[Opening Input data section]

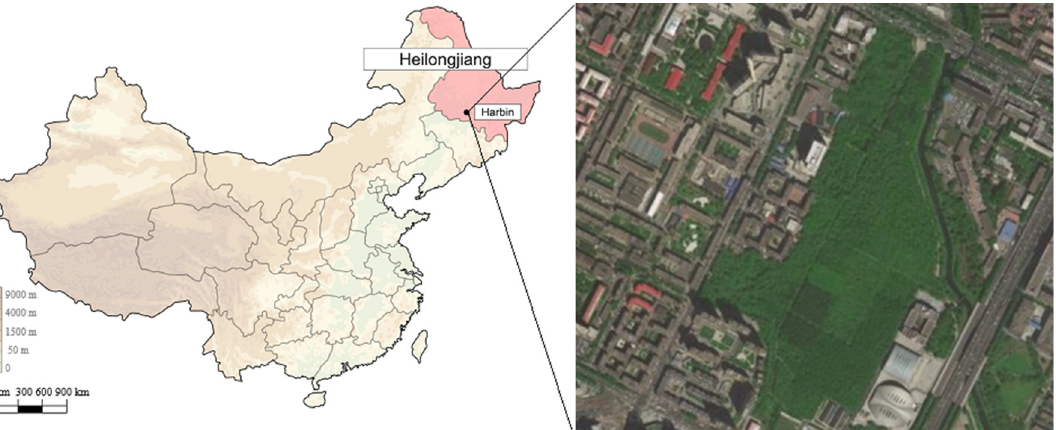
Figure 1. The satellite image of the Urban Forestry Demonstration Base of Northeast Forestry University and its geographical location in China.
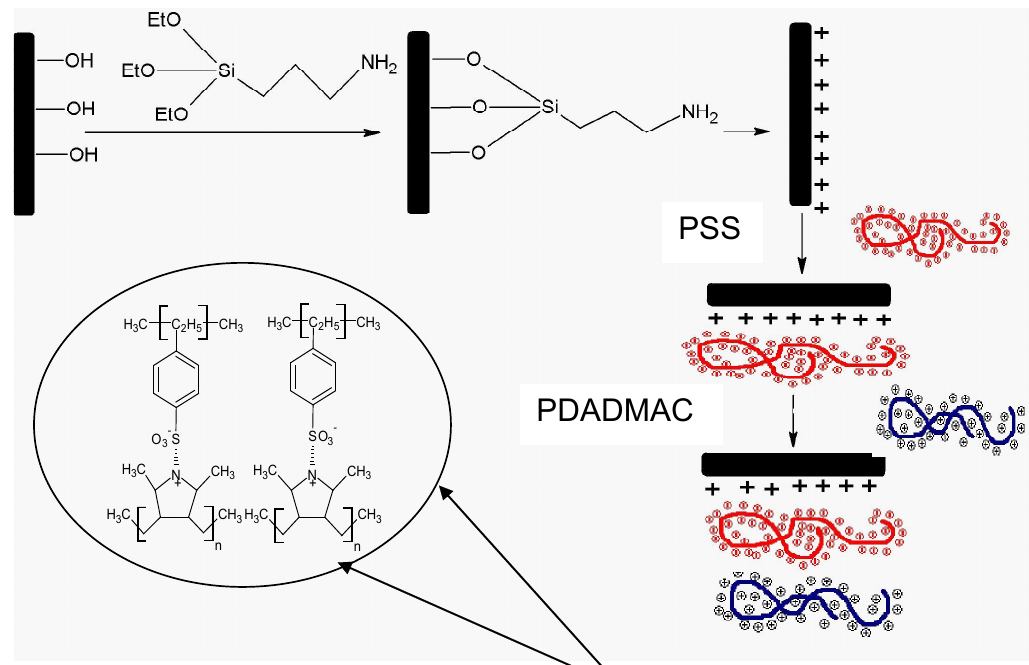
Figure 1. Schematic representation of the LbL assembly on silicon.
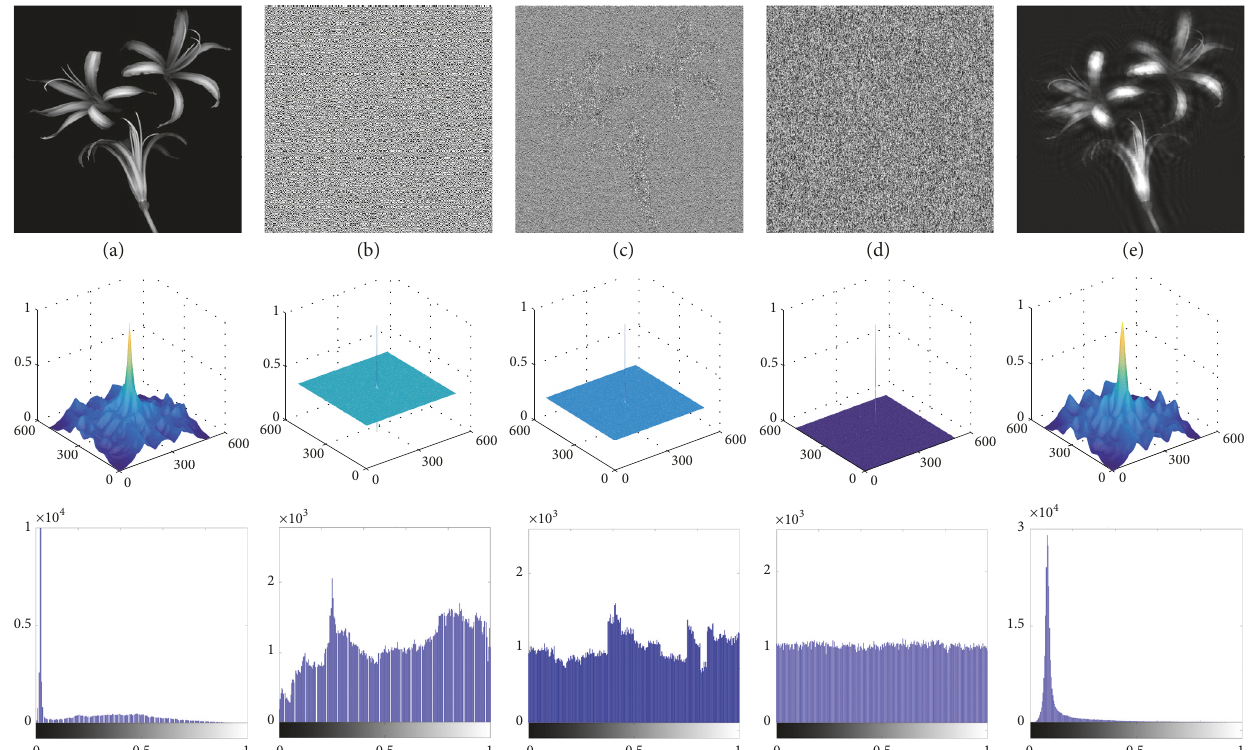
Figure 3: Simulation of proposed method: (a) the original image, (b) 2D-SLMM, (c) 1st round XOR encrypted image, (d) 2nd round XOR encrypted image, and (e) decrypted image. The second row shows their corresponding autocorrelation images and the third row shows their corresponding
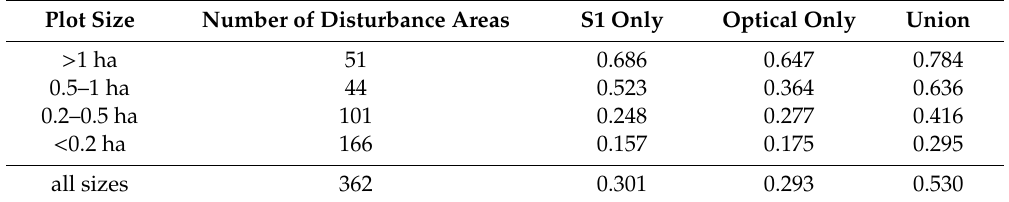
Table 4. Detection accuracy per disturbance patch size for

[Closing Input data section]

Your answer should be every line above, written out exactly, with no pictures.

Figure 1. The satellite image of the Urban Forestry Demonstration Base of Northeast Forestry University and its geographical location in China.
Figure 1. Schematic representation of the LbL assembly on silicon.
Figure 3: Simulation of proposed method: (a) the original image, (b) 2D-SLMM, (c) 1st round XOR encrypted image, (d) 2nd round XOR encrypted image, and (e) decrypted image. The second row shows their corresponding autocorrelation images and the third row shows their corresponding
Table 4. Detection accuracy per disturbance patch size for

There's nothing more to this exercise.